Hang onto your warm furry hats.

Punxsutawney Phil, the world’s most celebrated groundhog, gazed at the ground and beheld his shadow Friday morning. This means six more weeks of winter if you trust the weather forecasting skills of this oversized rodent.

Had the marmot not spotted his shadow, it would have signaled spring is around the corner, folklore assures.

The groundhog crawled out of his hole to issue his prediction just before 7:25 a.m. as the sun rose at Gobbler’s Knob in Punxsutawney, Pennsylvania. How he managed to see his shadow with clouds blocking the sun is a bit of a mystery. Thousands witnessed the spectacle, unfazed by the biting wind, blowing snow and bone-chilling temperatures in the teens.

Since his first prediction in 1887, Phil has spotted his shadow 104 times, counting this year, while it has eluded him on just 18 occasions.

The groundhog’s prognostication is supported by forecasters endowed with somewhat larger brains; that is, actual meteorologists.
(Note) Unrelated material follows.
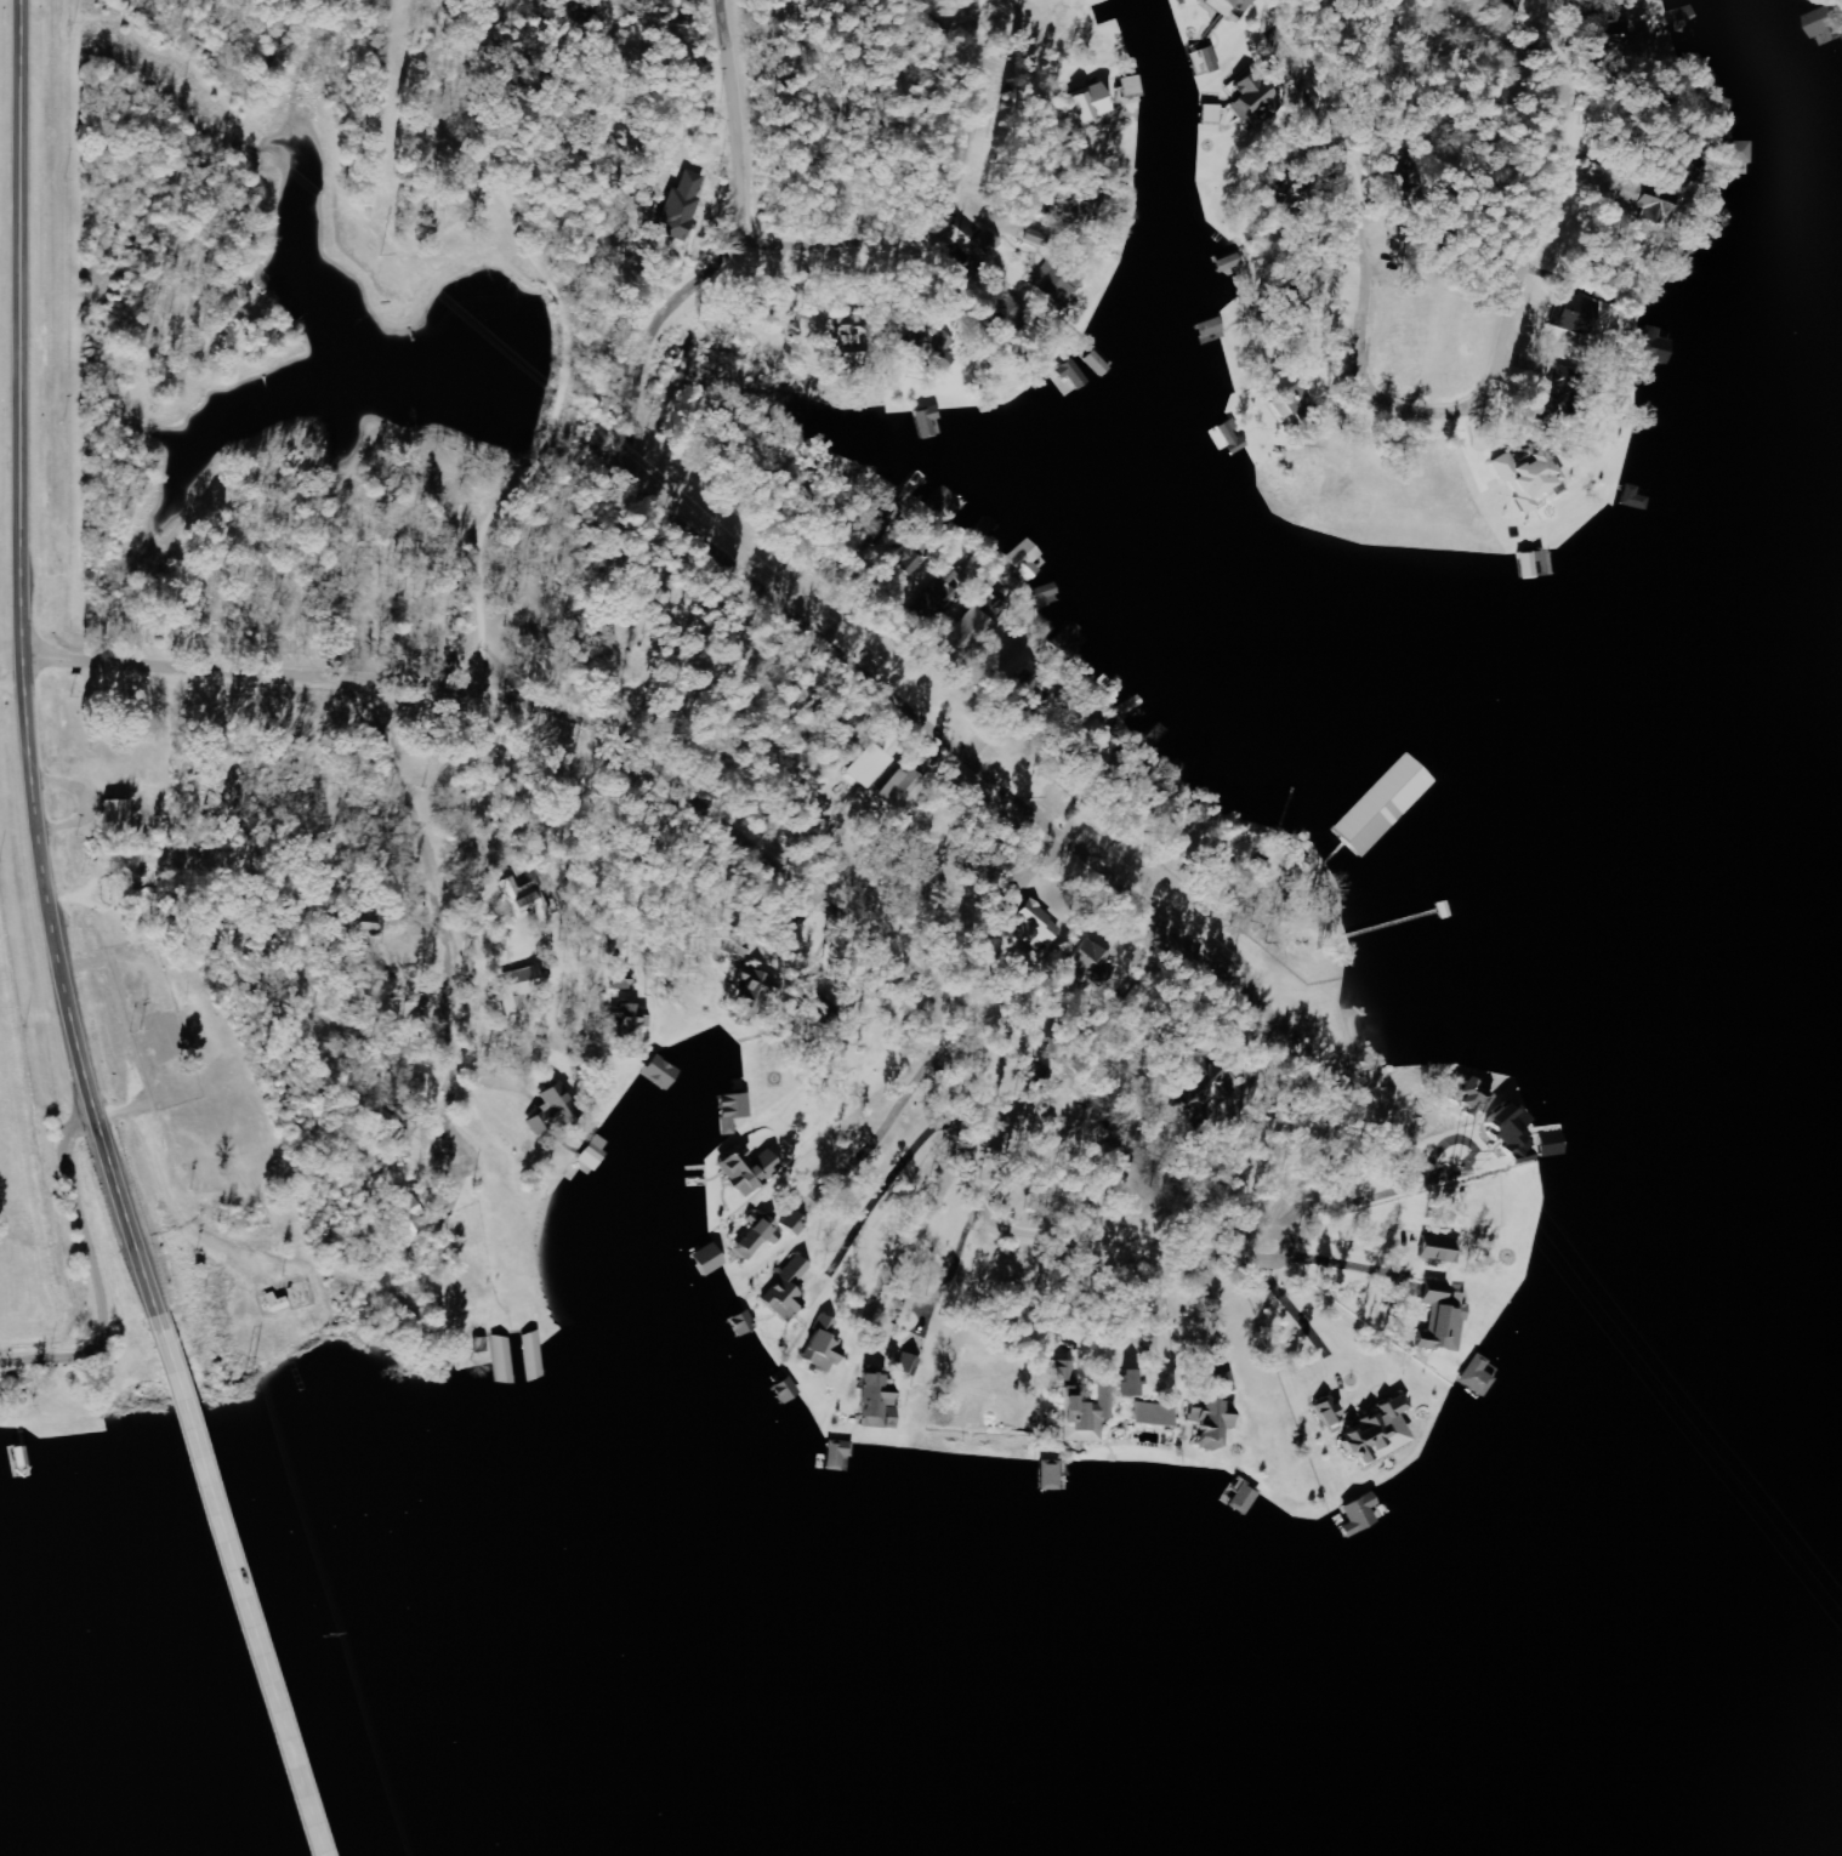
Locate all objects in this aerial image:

The prediction from AccuWeather, the private forecasting company based in State College, Pennsylvania, is also calling for winter to persist another six weeks.

“Boston to New York City and Philadelphia may see snow a few more times before the end of the season,” says AccuWeather long-range forecaster Paul Pastelok.

The National Weather Service favors colder-than-normal weather in February in the northern and northeastern United States.

Last year, Phil predicted six more weeks of winter and spring arrived as early as it has in memory. It turned into the second-warmest February and ninth-warmest March on record.